You have probably heard of or even tasted Nepalese Momo’s which are a dumpling these are usually served with the 3 traditional Nepali momo sauces which are: momo ko achaar, which is a classic; jhol achaar, which is the perfect blend of soupy and sour; and finally, the nontraditional, very spicy sauce of C momo, where ‘C’ stands for chilli.
Momo ko achaar
The main ingredient for these sauces is tomatoes, but each sauce has a magical secret ingredient. Momo ko achaar includes fried soybeans and sesame seeds both ground to a fine paste.
Jhol momo used momo ko achaar as a base and added to that is a fruit only found in Nepal called lapsi. Lapsi is native to the region and is sometimes called a Hog Plum.
If you adore some heat ‘C’ momo is the perfect condiment for your momos. Added to a base of Momo ko achaar are green chillies, chilli powder, chilli sauce, ketchup and soy sauce.
Asafoetida is used in savoury dishes, it does have an unfortunate smell but it is used in India in dals and vegetable dishes. It gives a faint flavour of onions, garlic and eggs and adds a meaty flavour to dishes.
Coriander Seeds and powder
The seed of the Coriander plant but with a distinctly different taste and used in many south Asian dishes. Coriander seed has a fresh lemony flavour unlike the soapiness sometimes attributed to the leaves which of course are also known as cilantro.
You simply can’t have a curry without mustard seed and in particular brown mustard seed. The seeds are simply sautéed in oil to bring out that distinctive flavour and they are used in many more dishes than curry.
Amchur Powder – Mango Powder
This sour and tangy powder is made from dried mangos and is used to add a sour note to recipes.
This is a seed that looks similar to cumin but smells like thyme and the flavour is more anise mixed with oregano.
The basic spice of all Indian cupboards is Garam masala the spices used in the masala spice blend are usually toasted whole before being ground to release the deeper flavours and aromas. The word masala means spices and generally, the blend will include Coriander, Cumin, Black Cardamom, Cloves, Black pepper, Cinnamon, Nutmeg, and Bay Leaf. Each family cook has their own personal Masala blend.
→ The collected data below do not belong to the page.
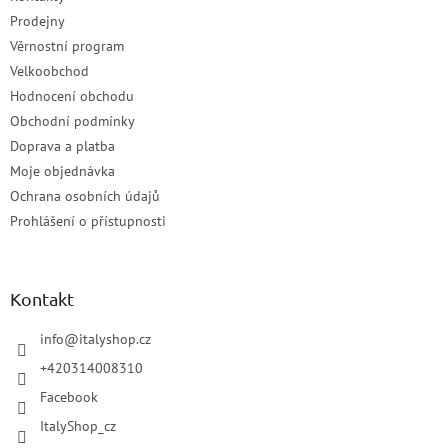
Prodejny
Věrnostní program
Velkoobchod
Hodnocení obchodu
Obchodní podmínky
Doprava a platba
Moje objednávka
Ochrana osobních údajů
Prohlášení o přístupnosti
Kontakt
info
@
italyshop.cz
+420314008310
Facebook
ItalyShop_cz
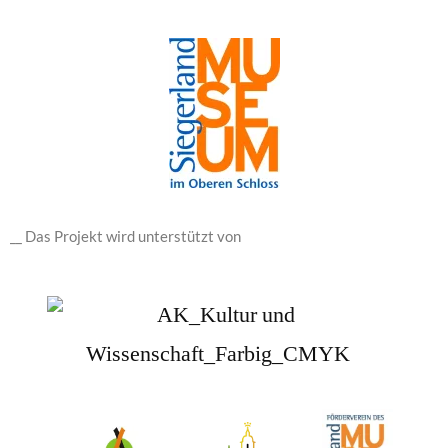
__ Das Projekt wird unterstützt von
Chutneys are the common condiment throughout South Asia and some favourites are Coriander Chutney, Mango Chutney, Coconut Chutney and Lime Chutney. Originally chutneys were created as a way of preserving fruits and vegetables and over time they became a way to provide balance to an array of dishes or highlight a specific flavour in a dish.
Korean Cuisine seasonings & spices
Korean food can be very spicy and the basic ingredients that are essential to Korean food are of course soy sauce, sesame oil, garlic, ginger and the national favourite Kochujang a Korean chilli paste and Kaenjang a soybean paste. Recipes can also include anchovies, fermented soybean paste and kelp.
Gochujang – Hot pepper paste
Gochujang, a fundamental ingredient in Korean cooking, is a thick and spicy-sweet deep red paste made from red chile pepper flakes, glutinous rice (also known as sticky rice), fermented soybeans, and salt. It is currently Jamie Oliver’s favourite condiment.
Gochugaru – Hot pepper flakes
Traditionally made from sun-dried Korean red chilli peppers gochugaru pepper is very hot with a sweet, spicy smoky flavour.
Doenjang – Fermented soybean paste
Similar to miso in its flavour traditional doenjang is made only with soybeans and salt. Miso tends to be quite smooth but doenjang is usually chunkier.
Dashima – Kelp
In Japan, they call it kombu and in Korea, it is known as dashima. This is a very important ingredient for the broth in a Korean recipe and adds that distinctive umami flavour.
As you can see there are a lot of variations in Asian spices and seasonings depending on the region you are visiting. This guide will give you an idea of what you are tasting and also what you can purchase for your own spice pantry.